Anyone who has their transactions "banned" by pools will simply pay enticing enough fees to have other miners include their transactions. OP seems to ignore financial incentives when speaking about banning Bitcoin. If there is money to be made, people will route around any regulations. This has been proven over and over again in the history of the world.
A few questions.
If people have to pay high fees to get their transactions confirmed, why would they use Bitcoin rather than some competing form of money transfer?
If the the hashrate of miners including blacklisted transactions shrinks to insignificance vs. those who adhere to the blacklist, surely it doesn't matter how high the fees are?

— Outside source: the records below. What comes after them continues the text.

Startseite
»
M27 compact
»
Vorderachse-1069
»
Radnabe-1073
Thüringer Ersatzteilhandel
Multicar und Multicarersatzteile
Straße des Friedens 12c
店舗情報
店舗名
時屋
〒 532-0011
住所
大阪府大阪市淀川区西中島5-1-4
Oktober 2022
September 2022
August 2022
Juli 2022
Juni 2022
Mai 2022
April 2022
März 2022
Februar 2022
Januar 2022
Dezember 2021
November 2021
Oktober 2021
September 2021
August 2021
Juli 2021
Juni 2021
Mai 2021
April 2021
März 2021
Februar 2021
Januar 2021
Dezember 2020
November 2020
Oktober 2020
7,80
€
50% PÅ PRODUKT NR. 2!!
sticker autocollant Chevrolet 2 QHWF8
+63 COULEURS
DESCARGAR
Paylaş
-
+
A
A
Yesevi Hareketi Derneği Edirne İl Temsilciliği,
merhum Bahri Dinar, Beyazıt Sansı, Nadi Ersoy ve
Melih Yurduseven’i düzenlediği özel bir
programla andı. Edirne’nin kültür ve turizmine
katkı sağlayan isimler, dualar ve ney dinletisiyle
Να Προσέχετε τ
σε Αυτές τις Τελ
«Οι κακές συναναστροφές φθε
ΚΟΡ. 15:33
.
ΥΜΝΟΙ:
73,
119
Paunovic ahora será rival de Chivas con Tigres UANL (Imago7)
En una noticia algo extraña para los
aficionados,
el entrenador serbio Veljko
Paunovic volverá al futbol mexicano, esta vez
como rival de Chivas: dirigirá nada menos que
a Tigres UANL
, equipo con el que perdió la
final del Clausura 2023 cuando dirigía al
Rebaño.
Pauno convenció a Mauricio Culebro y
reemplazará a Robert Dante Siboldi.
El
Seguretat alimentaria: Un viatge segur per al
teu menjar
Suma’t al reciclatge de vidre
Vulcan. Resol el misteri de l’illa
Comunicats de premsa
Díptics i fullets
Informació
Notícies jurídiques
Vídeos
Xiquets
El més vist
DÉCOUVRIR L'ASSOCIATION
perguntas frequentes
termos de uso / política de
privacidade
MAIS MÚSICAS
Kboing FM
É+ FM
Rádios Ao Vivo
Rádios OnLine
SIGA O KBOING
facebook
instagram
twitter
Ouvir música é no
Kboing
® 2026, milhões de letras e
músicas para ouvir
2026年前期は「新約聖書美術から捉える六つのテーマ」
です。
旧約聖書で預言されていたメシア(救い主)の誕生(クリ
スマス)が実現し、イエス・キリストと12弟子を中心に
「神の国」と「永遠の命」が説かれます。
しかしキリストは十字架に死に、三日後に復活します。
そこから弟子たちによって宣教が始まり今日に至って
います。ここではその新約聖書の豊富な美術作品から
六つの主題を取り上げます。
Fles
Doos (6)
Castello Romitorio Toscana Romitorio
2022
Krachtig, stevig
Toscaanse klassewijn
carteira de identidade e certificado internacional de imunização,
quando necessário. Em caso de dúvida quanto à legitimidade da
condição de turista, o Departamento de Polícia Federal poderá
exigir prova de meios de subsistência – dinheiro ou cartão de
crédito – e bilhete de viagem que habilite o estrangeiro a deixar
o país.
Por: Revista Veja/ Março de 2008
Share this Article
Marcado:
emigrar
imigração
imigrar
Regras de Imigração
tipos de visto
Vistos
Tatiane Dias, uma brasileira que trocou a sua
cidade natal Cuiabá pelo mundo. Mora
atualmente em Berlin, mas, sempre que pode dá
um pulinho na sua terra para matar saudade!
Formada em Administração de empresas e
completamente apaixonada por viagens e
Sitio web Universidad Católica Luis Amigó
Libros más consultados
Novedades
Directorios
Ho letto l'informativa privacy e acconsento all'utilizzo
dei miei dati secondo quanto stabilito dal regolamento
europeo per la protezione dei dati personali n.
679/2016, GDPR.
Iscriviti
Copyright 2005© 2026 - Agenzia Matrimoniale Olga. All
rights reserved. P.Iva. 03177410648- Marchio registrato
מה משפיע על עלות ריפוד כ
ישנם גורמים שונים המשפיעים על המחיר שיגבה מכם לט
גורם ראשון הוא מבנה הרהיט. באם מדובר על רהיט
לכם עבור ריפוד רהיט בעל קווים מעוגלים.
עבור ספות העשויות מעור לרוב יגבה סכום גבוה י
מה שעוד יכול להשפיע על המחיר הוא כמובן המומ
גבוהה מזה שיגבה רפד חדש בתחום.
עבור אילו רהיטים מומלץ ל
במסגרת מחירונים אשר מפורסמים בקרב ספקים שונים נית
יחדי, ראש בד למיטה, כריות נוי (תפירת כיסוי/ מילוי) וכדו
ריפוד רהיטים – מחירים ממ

Those transactions could take weeks/months/years to confirm, depending on what percentage of the overall hashrate the adhering farms represent.
Actually they would never confirm, because the 50% hashrate could blacklist the minority hashrate. This hints at franky1's logic error.
50% of whom? The mining businesses that don't want higher fees?
The mining business that doesn't want to be raided by the authorities and have their computers and ASICs farms confiscated.
As long as they are paying their taxes and bills, why would any authority do this?
For not complying with an AML (Anti-Money Laundering) regulation requiring them to blacklist transactions and mining pools which don't require identity for all transactions, e.g. all transactions must originate from Peter Thiel's Coinbase, BitPay, Paypal, Facebook, etc.. where the user has provided the necessary KYC (Know Your Customer) documentation.
My gosh it is only 13 years since 9/11 and all the Patriot Act crap which has spread to every country under USA pressure ("you are either with us or against us", POTUS Bush), and you guys are still clueless at the modus operandi for how the powers-that-be are taking control of everything via the terrorism false flag paradigm.
Yeah I forgot about 911. Now I feel fear, uncertainty, and doubt. Don't they make pills for that?